Supplied data below:

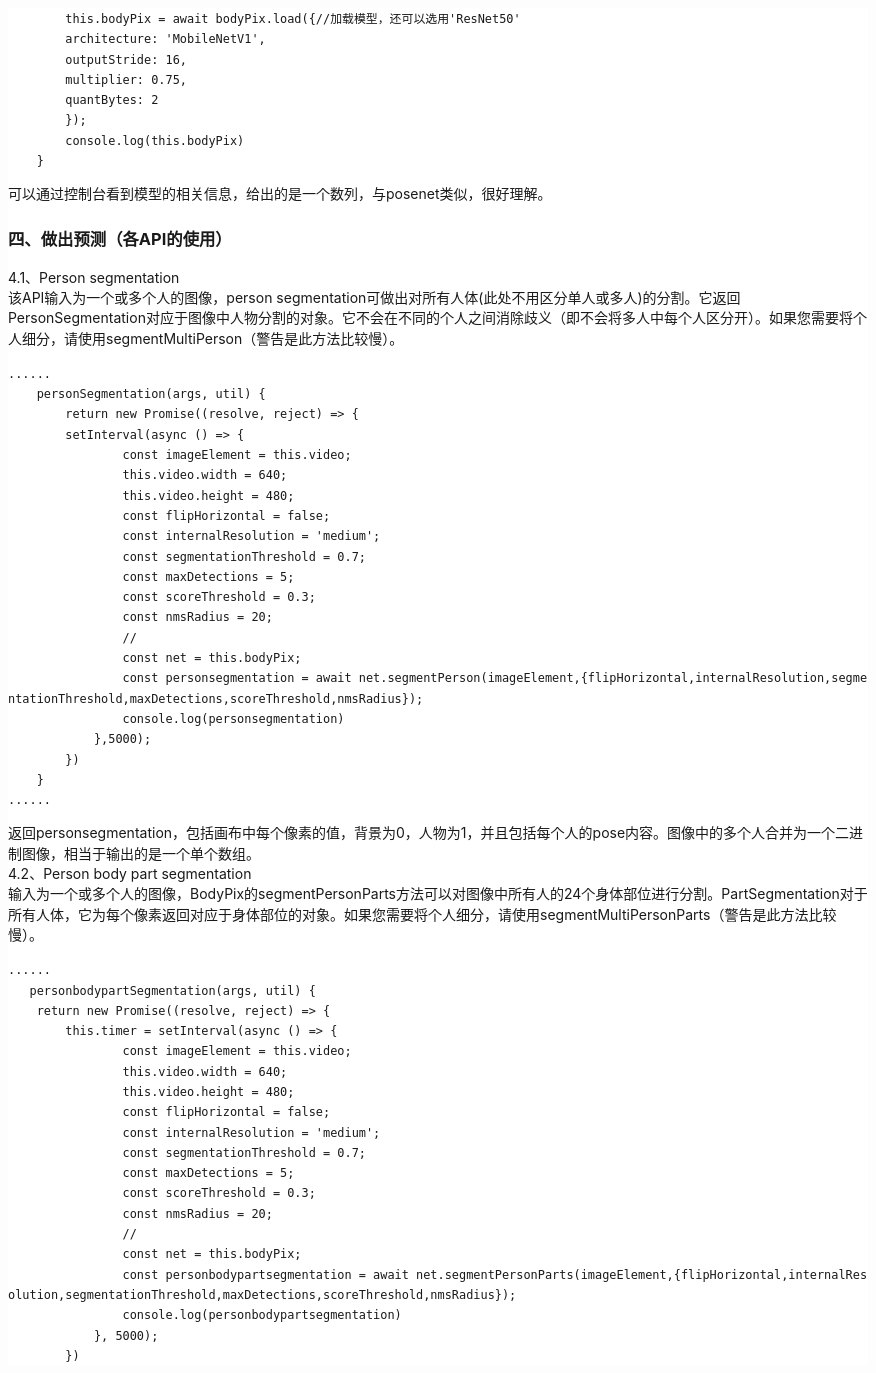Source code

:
 ```
        this.bodyPix = await bodyPix.load({//加载模型，还可以选用'ResNet50'
        architecture: 'MobileNetV1',
        outputStride: 16,
        multiplier: 0.75,
        quantBytes: 2
        });
		console.log(this.bodyPix)
    }
```
可以通过控制台看到模型的相关信息，给出的是一个数列，与posenet类似，很好理解。<br>
### 四、做出预测（各API的使用）<br>
4.1、Person segmentation<br>
该API输入为一个或多个人的图像，person segmentation可做出对所有人体(此处不用区分单人或多人)的分割。它返回PersonSegmentation对应于图像中人物分割的对象。它不会在不同的个人之间消除歧义（即不会将多人中每个人区分开）。如果您需要将个人细分，请使用segmentMultiPerson（警告是此方法比较慢）。<br>
```
......
    personSegmentation(args, util) {
        return new Promise((resolve, reject) => {
        setInterval(async () => {
				const imageElement = this.video;
				this.video.width = 640;
				this.video.height = 480;
				const flipHorizontal = false;
				const internalResolution = 'medium';
				const segmentationThreshold = 0.7;
				const maxDetections = 5;
				const scoreThreshold = 0.3;
				const nmsRadius = 20;
				//
				const net = this.bodyPix;
                const personsegmentation = await net.segmentPerson(imageElement,{flipHorizontal,internalResolution,segmentationThreshold,maxDetections,scoreThreshold,nmsRadius}); 
                console.log(personsegmentation)
            },5000);
        })
    }
......
```
返回personsegmentation，包括画布中每个像素的值，背景为0，人物为1，并且包括每个人的pose内容。图像中的多个人合并为一个二进制图像，相当于输出的是一个单个数组。<br>
4.2、Person body part segmentation<br>
输入为一个或多个人的图像，BodyPix的segmentPersonParts方法可以对图像中所有人的24个身体部位进行分割。PartSegmentation对于所有人体，它为每个像素返回对应于身体部位的对象。如果您需要将个人细分，请使用segmentMultiPersonParts（警告是此方法比较慢）。
```
......
   personbodypartSegmentation(args, util) {
	return new Promise((resolve, reject) => {
        this.timer = setInterval(async () => {
				const imageElement = this.video;
				this.video.width = 640;
				this.video.height = 480;
				const flipHorizontal = false;
				const internalResolution = 'medium';
				const segmentationThreshold = 0.7;
				const maxDetections = 5;
				const scoreThreshold = 0.3;
				const nmsRadius = 20;
				//
				const net = this.bodyPix;
                const personbodypartsegmentation = await net.segmentPersonParts(imageElement,{flipHorizontal,internalResolution,segmentationThreshold,maxDetections,scoreThreshold,nmsRadius});
                console.log(personbodypartsegmentation)
            }, 5000);
        })
```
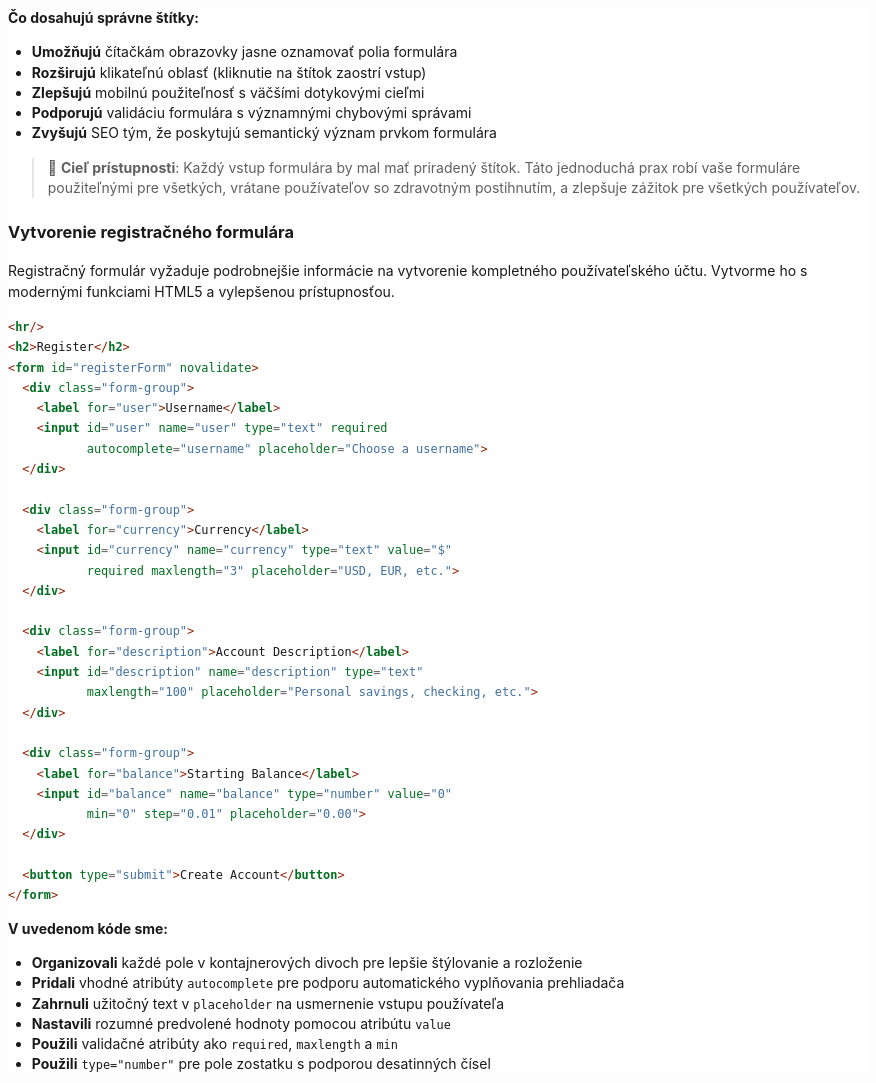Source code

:**Čo dosahujú správne štítky:**
- **Umožňujú** čítačkám obrazovky jasne oznamovať polia formulára
- **Rozširujú** klikateľnú oblasť (kliknutie na štítok zaostrí vstup)
- **Zlepšujú** mobilnú použiteľnosť s väčšími dotykovými cieľmi
- **Podporujú** validáciu formulára s významnými chybovými správami
- **Zvyšujú** SEO tým, že poskytujú semantický význam prvkom formulára

> 🎯 **Cieľ prístupnosti**: Každý vstup formulára by mal mať priradený štítok. Táto jednoduchá prax robí vaše formuláre použiteľnými pre všetkých, vrátane používateľov so zdravotným postihnutím, a zlepšuje zážitok pre všetkých používateľov.

### Vytvorenie registračného formulára

Registračný formulár vyžaduje podrobnejšie informácie na vytvorenie kompletného používateľského účtu. Vytvorme ho s modernými funkciami HTML5 a vylepšenou prístupnosťou.

```html
<hr/>
<h2>Register</h2>
<form id="registerForm" novalidate>
  <div class="form-group">
    <label for="user">Username</label>
    <input id="user" name="user" type="text" required 
           autocomplete="username" placeholder="Choose a username">
  </div>
  
  <div class="form-group">
    <label for="currency">Currency</label>
    <input id="currency" name="currency" type="text" value="$" 
           required maxlength="3" placeholder="USD, EUR, etc.">
  </div>
  
  <div class="form-group">
    <label for="description">Account Description</label>
    <input id="description" name="description" type="text" 
           maxlength="100" placeholder="Personal savings, checking, etc.">
  </div>
  
  <div class="form-group">
    <label for="balance">Starting Balance</label>
    <input id="balance" name="balance" type="number" value="0" 
           min="0" step="0.01" placeholder="0.00">
  </div>
  
  <button type="submit">Create Account</button>
</form>
```

**V uvedenom kóde sme:**
- **Organizovali** každé pole v kontajnerových divoch pre lepšie štýlovanie a rozloženie
- **Pridali** vhodné atribúty `autocomplete` pre podporu automatického vyplňovania prehliadača
- **Zahrnuli** užitočný text v `placeholder` na usmernenie vstupu používateľa
- **Nastavili** rozumné predvolené hodnoty pomocou atribútu `value`
- **Použili** validačné atribúty ako `required`, `maxlength` a `min`
- **Použili** `type="number"` pre pole zostatku s podporou desatinných čísel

End of Supplied data.

* _Exercise goal_
Exact copy, no pictures: set down all the entries again as they stand.

* _Answer to the exercise_
Source code

:
 ```
        this.bodyPix = await bodyPix.load({//加载模型，还可以选用'ResNet50'
        architecture: 'MobileNetV1',
        outputStride: 16,
        multiplier: 0.75,
        quantBytes: 2
        });
		console.log(this.bodyPix)
    }
```
可以通过控制台看到模型的相关信息，给出的是一个数列，与posenet类似，很好理解。<br>
### 四、做出预测（各API的使用）<br>
4.1、Person segmentation<br>
该API输入为一个或多个人的图像，person segmentation可做出对所有人体(此处不用区分单人或多人)的分割。它返回PersonSegmentation对应于图像中人物分割的对象。它不会在不同的个人之间消除歧义（即不会将多人中每个人区分开）。如果您需要将个人细分，请使用segmentMultiPerson（警告是此方法比较慢）。<br>
```
......
    personSegmentation(args, util) {
        return new Promise((resolve, reject) => {
        setInterval(async () => {
				const imageElement = this.video;
				this.video.width = 640;
				this.video.height = 480;
				const flipHorizontal = false;
				const internalResolution = 'medium';
				const segmentationThreshold = 0.7;
				const maxDetections = 5;
				const scoreThreshold = 0.3;
				const nmsRadius = 20;
				//
				const net = this.bodyPix;
                const personsegmentation = await net.segmentPerson(imageElement,{flipHorizontal,internalResolution,segmentationThreshold,maxDetections,scoreThreshold,nmsRadius}); 
                console.log(personsegmentation)
            },5000);
        })
    }
......
```
返回personsegmentation，包括画布中每个像素的值，背景为0，人物为1，并且包括每个人的pose内容。图像中的多个人合并为一个二进制图像，相当于输出的是一个单个数组。<br>
4.2、Person body part segmentation<br>
输入为一个或多个人的图像，BodyPix的segmentPersonParts方法可以对图像中所有人的24个身体部位进行分割。PartSegmentation对于所有人体，它为每个像素返回对应于身体部位的对象。如果您需要将个人细分，请使用segmentMultiPersonParts（警告是此方法比较慢）。
```
......
   personbodypartSegmentation(args, util) {
	return new Promise((resolve, reject) => {
        this.timer = setInterval(async () => {
				const imageElement = this.video;
				this.video.width = 640;
				this.video.height = 480;
				const flipHorizontal = false;
				const internalResolution = 'medium';
				const segmentationThreshold = 0.7;
				const maxDetections = 5;
				const scoreThreshold = 0.3;
				const nmsRadius = 20;
				//
				const net = this.bodyPix;
                const personbodypartsegmentation = await net.segmentPersonParts(imageElement,{flipHorizontal,internalResolution,segmentationThreshold,maxDetections,scoreThreshold,nmsRadius});
                console.log(personbodypartsegmentation)
            }, 5000);
        })
```
Source code

:**Čo dosahujú správne štítky:**
- **Umožňujú** čítačkám obrazovky jasne oznamovať polia formulára
- **Rozširujú** klikateľnú oblasť (kliknutie na štítok zaostrí vstup)
- **Zlepšujú** mobilnú použiteľnosť s väčšími dotykovými cieľmi
- **Podporujú** validáciu formulára s významnými chybovými správami
- **Zvyšujú** SEO tým, že poskytujú semantický význam prvkom formulára

> 🎯 **Cieľ prístupnosti**: Každý vstup formulára by mal mať priradený štítok. Táto jednoduchá prax robí vaše formuláre použiteľnými pre všetkých, vrátane používateľov so zdravotným postihnutím, a zlepšuje zážitok pre všetkých používateľov.

### Vytvorenie registračného formulára

Registračný formulár vyžaduje podrobnejšie informácie na vytvorenie kompletného používateľského účtu. Vytvorme ho s modernými funkciami HTML5 a vylepšenou prístupnosťou.

```html
<hr/>
<h2>Register</h2>
<form id="registerForm" novalidate>
  <div class="form-group">
    <label for="user">Username</label>
    <input id="user" name="user" type="text" required 
           autocomplete="username" placeholder="Choose a username">
  </div>
  
  <div class="form-group">
    <label for="currency">Currency</label>
    <input id="currency" name="currency" type="text" value="$" 
           required maxlength="3" placeholder="USD, EUR, etc.">
  </div>
  
  <div class="form-group">
    <label for="description">Account Description</label>
    <input id="description" name="description" type="text" 
           maxlength="100" placeholder="Personal savings, checking, etc.">
  </div>
  
  <div class="form-group">
    <label for="balance">Starting Balance</label>
    <input id="balance" name="balance" type="number" value="0" 
           min="0" step="0.01" placeholder="0.00">
  </div>
  
  <button type="submit">Create Account</button>
</form>
```

**V uvedenom kóde sme:**
- **Organizovali** každé pole v kontajnerových divoch pre lepšie štýlovanie a rozloženie
- **Pridali** vhodné atribúty `autocomplete` pre podporu automatického vyplňovania prehliadača
- **Zahrnuli** užitočný text v `placeholder` na usmernenie vstupu používateľa
- **Nastavili** rozumné predvolené hodnoty pomocou atribútu `value`
- **Použili** validačné atribúty ako `required`, `maxlength` a `min`
- **Použili** `type="number"` pre pole zostatku s podporou desatinných čísel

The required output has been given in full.